Six years of ongoing partnership between the 2 firms ought to point out that “there was unbelievable worth,” she mentioned. “It’s actually reworked [GSK’s] complete drug discovery course of.”

Nonetheless, the deal between the 2 firms is now not unique, and 23andMe has but to announce partnerships with some other pharmaceutical firms. Mah sees that as a regarding signal that’s contributing to weak spot within the inventory, however he stays hopeful.

“It’s one thing 23andMe is concentrated on. They mentioned they’re in discussions with Large Pharma and it’s simply taking a while…I do consider that they will join new companions,” he mentioned.

GSK didn’t instantly reply to requests for remark.

23andMe is on the appropriate path, mentioned Wojcicki. “The imaginative and prescient and the place we’re going is stable, however the path to get there may be extra turbulent.”

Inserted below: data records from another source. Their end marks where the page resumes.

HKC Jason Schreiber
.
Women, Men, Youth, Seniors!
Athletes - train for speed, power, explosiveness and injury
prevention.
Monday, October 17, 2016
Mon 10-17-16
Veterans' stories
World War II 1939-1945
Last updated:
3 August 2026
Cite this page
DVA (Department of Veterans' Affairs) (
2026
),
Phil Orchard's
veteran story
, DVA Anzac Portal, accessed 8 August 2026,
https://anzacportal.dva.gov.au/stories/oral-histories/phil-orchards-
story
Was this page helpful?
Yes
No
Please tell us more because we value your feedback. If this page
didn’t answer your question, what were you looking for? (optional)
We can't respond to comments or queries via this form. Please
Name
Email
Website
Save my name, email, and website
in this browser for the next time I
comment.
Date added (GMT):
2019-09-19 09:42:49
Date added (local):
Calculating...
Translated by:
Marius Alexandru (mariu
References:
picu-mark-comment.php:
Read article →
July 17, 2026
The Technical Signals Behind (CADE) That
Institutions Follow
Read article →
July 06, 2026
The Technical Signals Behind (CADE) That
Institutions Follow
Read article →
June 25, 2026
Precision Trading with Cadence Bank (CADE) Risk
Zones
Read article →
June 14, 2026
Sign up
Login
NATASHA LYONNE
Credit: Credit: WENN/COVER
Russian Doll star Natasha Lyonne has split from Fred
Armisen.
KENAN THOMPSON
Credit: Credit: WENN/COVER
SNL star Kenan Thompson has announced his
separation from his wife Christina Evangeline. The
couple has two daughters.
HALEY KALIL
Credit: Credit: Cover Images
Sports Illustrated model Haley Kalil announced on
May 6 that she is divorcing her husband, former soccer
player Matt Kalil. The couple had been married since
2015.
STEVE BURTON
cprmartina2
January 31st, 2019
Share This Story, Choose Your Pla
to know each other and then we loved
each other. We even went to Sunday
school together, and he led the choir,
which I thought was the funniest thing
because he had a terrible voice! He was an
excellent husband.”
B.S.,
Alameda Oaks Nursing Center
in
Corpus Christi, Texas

Wojcicki is for certain that genetic sequencing will rework healthcare and drug discovery, and that 23andMe is able to take full benefit of that when it occurs.

However drug discovery is a really lengthy course of and it may be wherever from 10 to fifteen years on common from goal discovery to an FDA-approved drug.

The query is whether or not traders are keen to attend that lengthy.